これは,第2チャンバ12に,電極32と同一の面に設けられた電極42と,第2基準ガス室13に,電極31と一体的に設けられた電極41とよりなり,この第3電気化学セル4に接続されたモニタ回路45には電流計452が接続されてなる。
【0064】
積層型センサ素子1の作動の際に,第3電気化学セル4に流れる電流から,第2チャンバ12の酸素濃度が測定でき,この酸素濃度をもとに第1電気化学セル2の印可電圧を制御するため,第2チャンバ12の酸素濃度が安定する。
従って,より安定したセンサ出力を得ることができる。
その他詳細は実施形態例1と同様の構成と作用効果を有する。
【0065】
実施形態例11
また,図15に示すごとく,積層型センサ素子1は,第1固体電解質板63,絶縁板64,第2固体電解質板65,絶縁板66,セラミック製のヒータ5を一体的に積層して構成されている。また,第1固体電解質板63の被測定ガス側の面には多孔質板61と絶縁スペーサ62が積層されている。
また,ヒータ5はヒータ基板51と被覆基板52から構成される。
これら全てがZrO2で構成されている。
その他詳細は実施形態例5と同様の構成で,同様の作用効果を有する。
【0066】
実施形態例12
また,図16に示すごとく,積層型センサ素子1で,前述した実施形態例9のように第1,第2チャンバ11,12と並べて第2基準ガス室13を構成し,また第2電気化学的セル3の電極31,32は共に固体電解質板63に設けることができる。
その他詳細は実施形態例1と同様の構成と作用効果を有する。
【図面の簡単な説明】
【図1】実施形態例1における,積層型センサ素子の断面説明図。
【図2】実施形態例1における,絶縁板の平面図。
【図3】実施形態例1における,第2電気化学セル電流とNOx濃度との関係を示す線図。
【図4】実施形態例1における,第1電気化学セル電流と空燃比との関係を示す線図。
【図5】実施形態例1における,本例にかかる積層型センサ素子と従来型との精度を比較した線図。
【図6】実施形態例2における,第3電気化学セルを設けた積層型センサ素子の断面説明図。
【図7】実施形態例3における,被測定ガスの導入が異なる積層型センサ素子の断面説明図。
【図8】実施形態例4における,各チャンバ,各基準ガス室が積層方向に設けられた積層型センサ素子の断面説明図。
【図9】実施形態例5における,積層型センサ素子の断面説明図。
【図10】実施形態例6における,第1及び第2電気化学セルを同じ基準ガス室に対し対面させた積層型センサ素子の断面説明図。
【図11】実施形態例7における,各チャンバ,各基準ガス室が積層方向に設けられた積層型センサ素子の断面説明図。
【図12】実施形態例8における,被測定ガスの導入が異なる積層型センサ素子の断面説明図。
【図13】実施形態例9における,第1,第2チャンバと並べて第2基準ガス室を設けた積層型センサ素子の断面説明図。

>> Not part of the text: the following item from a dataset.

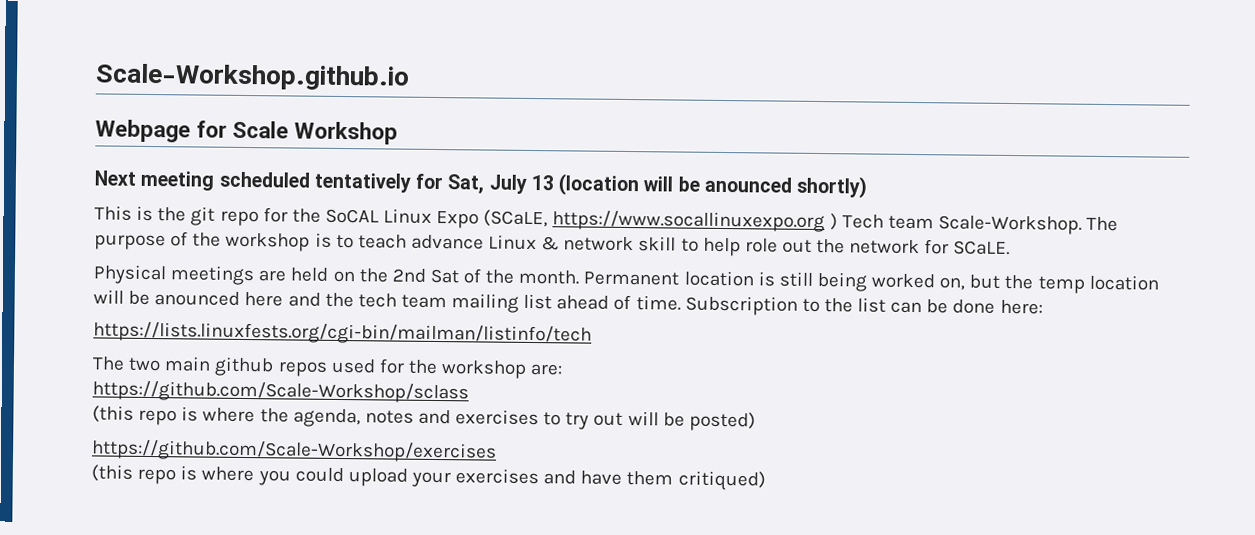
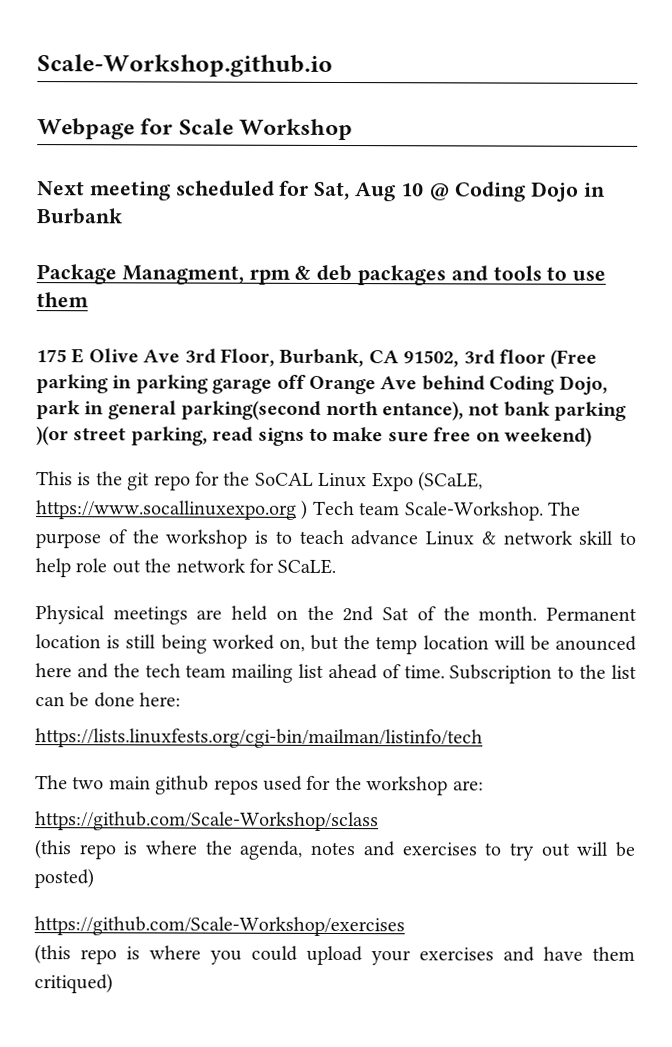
[313,172,411,193] tentatively -> (275, 188) none
[488,173,868,199] July 13 (location will be anounced shortly) -> [355,181,607,202] [36,208,122,225] [36,264,607,286] [36,292,89,308] [36,348,598,369] [36,374,608,395] [36,400,628,421] [36,426,592,447] Aug 10 @ Coding Dojo in Burbank // Package Managment, rpm & deb packages and tools to use them // 175 E Olive Ave 3rd Floor, Burbank, CA 91502, 3rd floor (Free parking in parking garage off Orange Ave behind Coding Dojo, park in general parking(second north entance), not bank parking )(or street parking, read signs to make sure free on weekend)

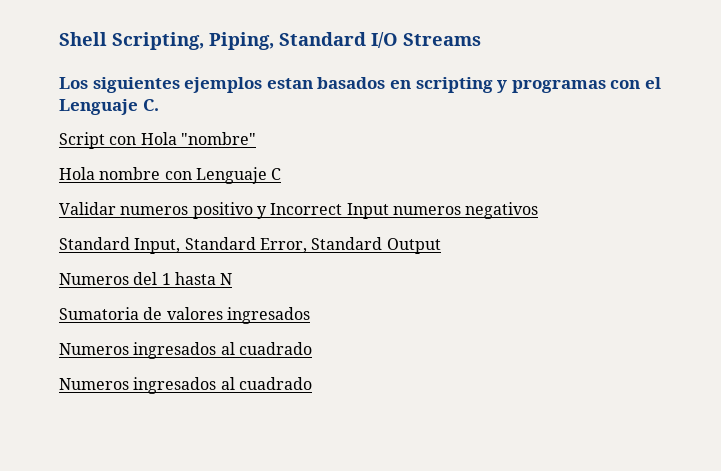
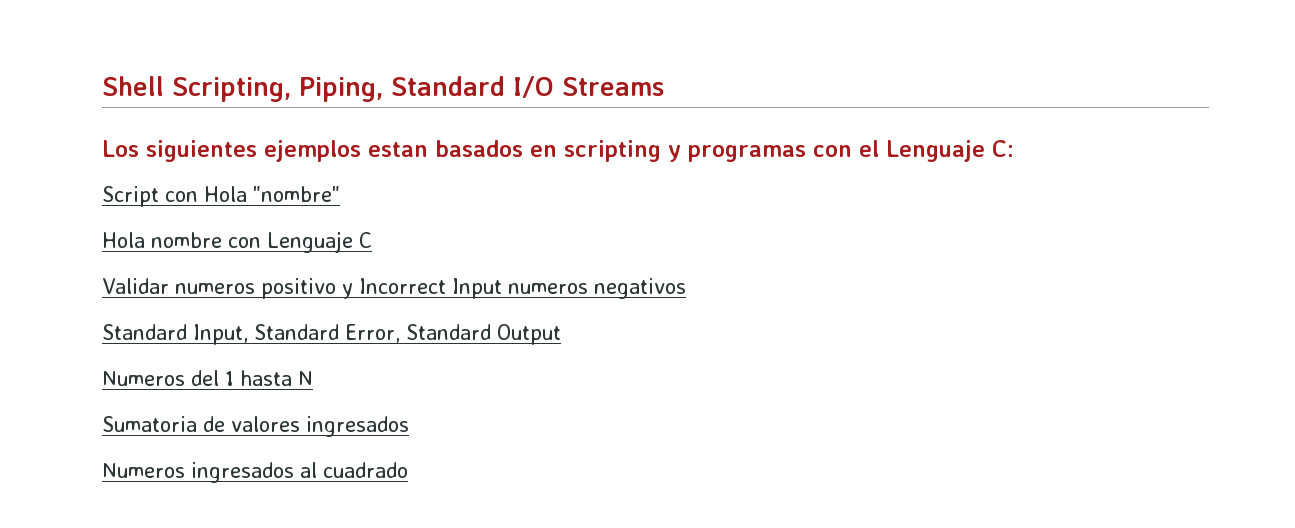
[142,99,159,111] C. -> [992,140,1014,157] C:
[59,377,312,394] // Numeros ingresados al cuadrado -> (408, 470) none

【図14】実施形態例10における,第3電気化学セルを設けた積層型センサ素子の断面説明図。
【図15】実施形態例11における,ZrO2で構成された積層型センサ素子の断面説明図。
【図16】実施形態例12における,第1,第2チャンバと並べて第2基準ガス室を設けた積層型センサ素子の断面説明図。
【図17】従来にかかる積層型センサ素子の断面説明図。
【符号の説明】
1...積層型センサ素子,
11...第1チャンバ,
12...第2チャンバ,
13...第2基準ガス室,
14...第1基準ガス室,
2...第1電気化学セル,
3...第2電気化学セル,
5...ヒータ,
50...発熱体,

Claims (9)

  1. 被測定ガスが導入される第1チャンバ及び第2チャンバを有し,かつ上記第1チャンバはガスセンサ素子外部と第1拡散抵抗通路によって連通され,上記第2チャンバは上記第1チャンバと第2拡散抵抗通路によって連通され,また,基準ガスが導入される基準ガス室を有し,
    一方の面が第1チャンバと対面し,他方の面が基準ガス室と対面し,印加電圧に対応した酸素を出し入れ可能な第1電気化学セルを有し,
    一方の面が第2チャンバと対面し,所定の電圧を印加することで,被測定ガス中の特定ガス濃度に対応した電流が得られる第2電気化学セルを有することを特徴とする積層型センサ素子。
  2. 請求項1において,上記第2電気化学セルの他方の面は上記基準ガス室に対面していることを特徴とする積層型センサ素子。
  3. 請求項2において,上記第1電気化学セルに対面する基準ガス室と,上記第2電気化学セルに対面する基準ガス室とは異なる室として構成されていることを特徴とする積層型センサ素子。
  4. 請求項1〜3のいずれか一項において,上記積層型センサ素子は一体的に設けた通電により発熱可能に構成した発熱体を内蔵するヒータを有しており,
    上記第2電気化学セルと上記発熱体との間のイオン電流経路長さは,上記第1電気化学セルと上記発熱体との間のイオン電流経路長さよりも長いことを特徴とする積層型センサ素子。
  5. 請求項4において,上記ヒータはアルミナを基材とすることを特徴とする積層型センサ素子。
  6. 請求項4又は5において,上記発熱体と上記第2電気化学セルとの間の絶縁抵抗は10 12 Ω以上,リーク電流は2×10 -11 A以下,最短距離は0.4mm以上であることを特徴とする積層型センサ素子。
  7. 請求項1〜6のいずれか一項において,上記第1電気化学セル及び上記第2電気化学セルはいずれも固体電解質板と該固体電解質板に一対で設けられた電極より構成され,上記第1電気化学セル及び上記第2電気化学セルはそれぞれ異なる固体電解質板に構成されていることを特徴とする積層型ガスセンサ素子。
  8. 請求項1〜7のいずれか一項において,上記第1電気化学セルと上記第2電気化学セルとの間にはアルミナ板が配置されていることを特徴とする積層型センサ素子。
  9. 請求項1〜8のいずれか一項において,少なくとも上記第1及び上記第2チャンバのいずれか一方の酸素濃度を測定可能に構成した第3電気化学セルを設けてあることを特徴とする積層型センサ素子。